* _Auszug_
>>
In dieser Version, je nachdem, wie ausführlich der Quellentext zitiert oder paraphrasiert wurde, findet sich der Unfall in der Literatur über Brecht wieder, und dies seit 1929, also ein Erfolgsbericht. Zu beweisen war zum einen: Brecht gehörte nicht zur Sorte der wilden Fahrer, zum anderen: Die Steyr-Wägen, wie Brecht zu formulieren pflegte, sind so außerordentlich robust, verkehrs- und unfallsicher gebaut, dass keine andere Automarke mithalten kann. Der Hintergrund: Die große Waffenschmiede Steyr aus Österreich drängte in den Friedenszeiten auf den deutschen Markt und wollte die boomende Autobranche kräftig aufmischen nach dem Wahlspruch: „Der Krieg ist der Vater aller Dinge“.


„Schweigepflicht zum Preis eines

fabrikneuen Kabrioletts“


Der schlaue Brecht hatte das erkannt und zauberte aus dem Verlust einen satten Gewinn: Der Bericht im „Uhu“ brachte ihm nicht nur als Reklameprämie einen neuen Steyr ein, er stieg auch eine Klasse höher: Aus dem alten Modell XII wurde ein XX (Gläser-Kabriolett) der neuen Baureihe bei Steyr, die Ferdinand Porsche entworfen hatte. So weit, so ungewöhnlich für einen Dichter, der sich auf fachfremden Terrain tummelte und noch dazu sich als Kapitalismuskritiker mit großzügigen

Werbegeschenken kaufen ließ.
<<
* _Datenauszug_
>>
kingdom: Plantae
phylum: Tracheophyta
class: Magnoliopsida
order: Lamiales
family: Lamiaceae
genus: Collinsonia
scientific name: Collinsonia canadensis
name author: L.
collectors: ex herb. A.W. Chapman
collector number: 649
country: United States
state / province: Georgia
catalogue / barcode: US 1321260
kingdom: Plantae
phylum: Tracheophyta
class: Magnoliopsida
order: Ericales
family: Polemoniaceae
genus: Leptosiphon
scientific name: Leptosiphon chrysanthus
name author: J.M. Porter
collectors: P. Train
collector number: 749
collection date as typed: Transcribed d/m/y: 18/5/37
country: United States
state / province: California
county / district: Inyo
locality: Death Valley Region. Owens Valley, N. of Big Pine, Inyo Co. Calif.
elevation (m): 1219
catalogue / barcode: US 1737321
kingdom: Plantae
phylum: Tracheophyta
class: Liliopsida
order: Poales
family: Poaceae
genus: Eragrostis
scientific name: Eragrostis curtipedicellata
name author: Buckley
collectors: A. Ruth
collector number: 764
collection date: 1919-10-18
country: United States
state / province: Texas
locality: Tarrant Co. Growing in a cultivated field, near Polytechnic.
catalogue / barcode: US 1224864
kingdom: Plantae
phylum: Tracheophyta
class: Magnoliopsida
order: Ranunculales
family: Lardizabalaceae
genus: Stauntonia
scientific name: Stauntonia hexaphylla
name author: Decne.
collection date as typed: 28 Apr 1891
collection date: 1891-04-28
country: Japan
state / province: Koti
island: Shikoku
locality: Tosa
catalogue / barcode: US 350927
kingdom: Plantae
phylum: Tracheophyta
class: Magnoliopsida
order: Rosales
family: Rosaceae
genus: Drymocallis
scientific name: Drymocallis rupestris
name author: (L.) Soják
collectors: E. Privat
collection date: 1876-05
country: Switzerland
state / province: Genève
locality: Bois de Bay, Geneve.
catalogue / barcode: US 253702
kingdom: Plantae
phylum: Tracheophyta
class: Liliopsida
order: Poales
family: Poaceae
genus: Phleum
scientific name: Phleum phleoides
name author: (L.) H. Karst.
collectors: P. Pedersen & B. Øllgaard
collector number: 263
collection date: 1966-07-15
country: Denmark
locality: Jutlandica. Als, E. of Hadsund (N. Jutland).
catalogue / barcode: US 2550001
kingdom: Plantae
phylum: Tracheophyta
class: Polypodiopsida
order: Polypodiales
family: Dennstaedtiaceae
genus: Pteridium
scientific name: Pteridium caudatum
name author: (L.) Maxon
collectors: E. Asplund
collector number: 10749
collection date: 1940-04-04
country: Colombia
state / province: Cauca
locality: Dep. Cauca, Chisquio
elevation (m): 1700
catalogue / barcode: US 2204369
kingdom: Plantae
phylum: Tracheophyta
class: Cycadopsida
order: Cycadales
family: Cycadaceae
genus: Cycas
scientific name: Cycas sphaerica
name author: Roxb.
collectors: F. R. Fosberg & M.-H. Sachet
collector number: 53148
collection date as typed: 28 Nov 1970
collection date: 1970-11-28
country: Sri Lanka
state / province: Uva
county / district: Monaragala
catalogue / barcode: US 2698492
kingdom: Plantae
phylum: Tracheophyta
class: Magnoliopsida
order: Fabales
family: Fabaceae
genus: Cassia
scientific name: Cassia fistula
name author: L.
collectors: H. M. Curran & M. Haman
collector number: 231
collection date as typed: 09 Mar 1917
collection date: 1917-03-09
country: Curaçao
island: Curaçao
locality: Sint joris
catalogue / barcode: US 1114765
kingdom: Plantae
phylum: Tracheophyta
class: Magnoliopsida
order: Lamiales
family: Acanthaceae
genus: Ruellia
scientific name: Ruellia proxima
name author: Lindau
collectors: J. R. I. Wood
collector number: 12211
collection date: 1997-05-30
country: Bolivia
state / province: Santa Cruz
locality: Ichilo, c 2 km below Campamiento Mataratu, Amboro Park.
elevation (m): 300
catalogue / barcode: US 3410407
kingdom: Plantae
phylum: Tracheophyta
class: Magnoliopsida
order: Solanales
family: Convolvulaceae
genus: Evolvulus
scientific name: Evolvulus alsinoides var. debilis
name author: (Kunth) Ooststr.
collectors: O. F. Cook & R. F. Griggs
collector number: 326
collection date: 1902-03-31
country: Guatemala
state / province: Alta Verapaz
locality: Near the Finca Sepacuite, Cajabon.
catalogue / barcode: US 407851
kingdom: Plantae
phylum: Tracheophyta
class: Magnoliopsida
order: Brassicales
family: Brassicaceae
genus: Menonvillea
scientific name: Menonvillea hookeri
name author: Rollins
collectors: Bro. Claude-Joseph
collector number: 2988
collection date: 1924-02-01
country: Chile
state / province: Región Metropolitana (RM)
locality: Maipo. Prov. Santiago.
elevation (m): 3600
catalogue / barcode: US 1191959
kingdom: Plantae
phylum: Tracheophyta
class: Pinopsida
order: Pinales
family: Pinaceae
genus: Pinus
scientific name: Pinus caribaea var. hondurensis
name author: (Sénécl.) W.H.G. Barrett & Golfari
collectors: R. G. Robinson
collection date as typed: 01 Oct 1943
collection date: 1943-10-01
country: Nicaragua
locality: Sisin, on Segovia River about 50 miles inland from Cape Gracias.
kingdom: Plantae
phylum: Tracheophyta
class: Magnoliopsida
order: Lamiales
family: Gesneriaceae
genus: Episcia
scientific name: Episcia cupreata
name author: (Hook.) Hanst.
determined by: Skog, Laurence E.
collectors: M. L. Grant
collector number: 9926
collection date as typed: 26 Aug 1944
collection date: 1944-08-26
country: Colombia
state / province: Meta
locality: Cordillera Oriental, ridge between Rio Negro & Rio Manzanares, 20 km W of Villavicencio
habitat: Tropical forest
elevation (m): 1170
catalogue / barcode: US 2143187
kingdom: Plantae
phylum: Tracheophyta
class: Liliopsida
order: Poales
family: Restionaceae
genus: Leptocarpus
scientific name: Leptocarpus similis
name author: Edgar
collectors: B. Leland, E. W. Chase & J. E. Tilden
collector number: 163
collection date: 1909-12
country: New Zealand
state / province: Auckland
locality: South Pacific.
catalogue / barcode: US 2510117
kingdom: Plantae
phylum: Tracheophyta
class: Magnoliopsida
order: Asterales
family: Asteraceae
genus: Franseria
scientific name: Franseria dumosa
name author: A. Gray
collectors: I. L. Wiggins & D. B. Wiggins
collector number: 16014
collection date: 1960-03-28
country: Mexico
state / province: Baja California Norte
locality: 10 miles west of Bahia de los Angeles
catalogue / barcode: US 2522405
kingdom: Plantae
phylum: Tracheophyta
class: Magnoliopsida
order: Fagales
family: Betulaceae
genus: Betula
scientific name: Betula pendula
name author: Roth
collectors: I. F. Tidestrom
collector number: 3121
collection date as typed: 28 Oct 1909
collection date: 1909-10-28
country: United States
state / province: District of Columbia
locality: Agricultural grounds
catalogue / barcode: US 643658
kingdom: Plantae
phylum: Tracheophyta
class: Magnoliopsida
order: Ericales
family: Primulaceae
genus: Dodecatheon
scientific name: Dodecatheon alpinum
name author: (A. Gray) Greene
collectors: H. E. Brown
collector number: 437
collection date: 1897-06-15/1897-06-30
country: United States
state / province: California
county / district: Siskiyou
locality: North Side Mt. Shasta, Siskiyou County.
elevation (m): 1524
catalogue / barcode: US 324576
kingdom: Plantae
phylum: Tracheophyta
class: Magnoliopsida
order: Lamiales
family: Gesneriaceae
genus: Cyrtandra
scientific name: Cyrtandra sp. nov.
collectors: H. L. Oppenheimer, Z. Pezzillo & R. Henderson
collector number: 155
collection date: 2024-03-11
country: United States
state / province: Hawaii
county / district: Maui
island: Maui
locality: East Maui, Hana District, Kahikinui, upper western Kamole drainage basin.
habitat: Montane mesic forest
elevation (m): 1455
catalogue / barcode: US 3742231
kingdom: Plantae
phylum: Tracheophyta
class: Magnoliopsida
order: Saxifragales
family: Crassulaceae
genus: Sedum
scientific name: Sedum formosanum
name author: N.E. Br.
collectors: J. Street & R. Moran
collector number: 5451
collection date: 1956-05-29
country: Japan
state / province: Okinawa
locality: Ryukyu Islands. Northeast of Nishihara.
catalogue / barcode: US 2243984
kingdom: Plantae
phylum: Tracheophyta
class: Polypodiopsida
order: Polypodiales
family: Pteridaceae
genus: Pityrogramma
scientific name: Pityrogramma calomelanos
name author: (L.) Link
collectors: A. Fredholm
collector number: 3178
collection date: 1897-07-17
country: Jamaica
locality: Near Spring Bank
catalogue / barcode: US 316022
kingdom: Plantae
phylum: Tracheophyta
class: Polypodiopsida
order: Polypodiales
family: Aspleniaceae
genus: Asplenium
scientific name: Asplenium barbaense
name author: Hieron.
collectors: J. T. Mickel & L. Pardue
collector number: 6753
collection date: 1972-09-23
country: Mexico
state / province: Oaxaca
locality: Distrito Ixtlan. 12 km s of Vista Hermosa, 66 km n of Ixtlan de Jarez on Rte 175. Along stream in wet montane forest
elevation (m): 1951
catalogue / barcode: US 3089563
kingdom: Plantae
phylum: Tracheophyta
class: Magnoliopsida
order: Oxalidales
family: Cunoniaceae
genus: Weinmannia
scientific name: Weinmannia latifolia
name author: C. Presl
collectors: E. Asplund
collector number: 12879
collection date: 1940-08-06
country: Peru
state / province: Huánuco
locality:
<<
* _Aufgabenstellung_
Prüfe für jede Aussage, ob sie mit dem Auszug über Brecht und Steyr übereinstimmt. Antworte jeweils mit Ja oder Nein und zitiere die ausschlaggebenden Worte wörtlich.
1. Für den Bericht im „Uhu“ bekam Brecht einen neuen Steyr.
2. Die Baureihe, zu der das Modell XX gehörte, hatte Ferdinand Porsche entworfen.
3. Steyr war ein Unternehmen aus Deutschland.
Die Zeilen sind eigenständiges Material und haben mit dem Auszug nichts zu tun.

* _Lösung_
1. Ja: „brachte ihm nicht nur als Reklameprämie einen neuen Steyr ein“
2. Ja: „der neuen Baureihe bei Steyr, die Ferdinand Porsche entworfen hatte“
3. Nein: „Die große Waffenschmiede Steyr aus Österreich“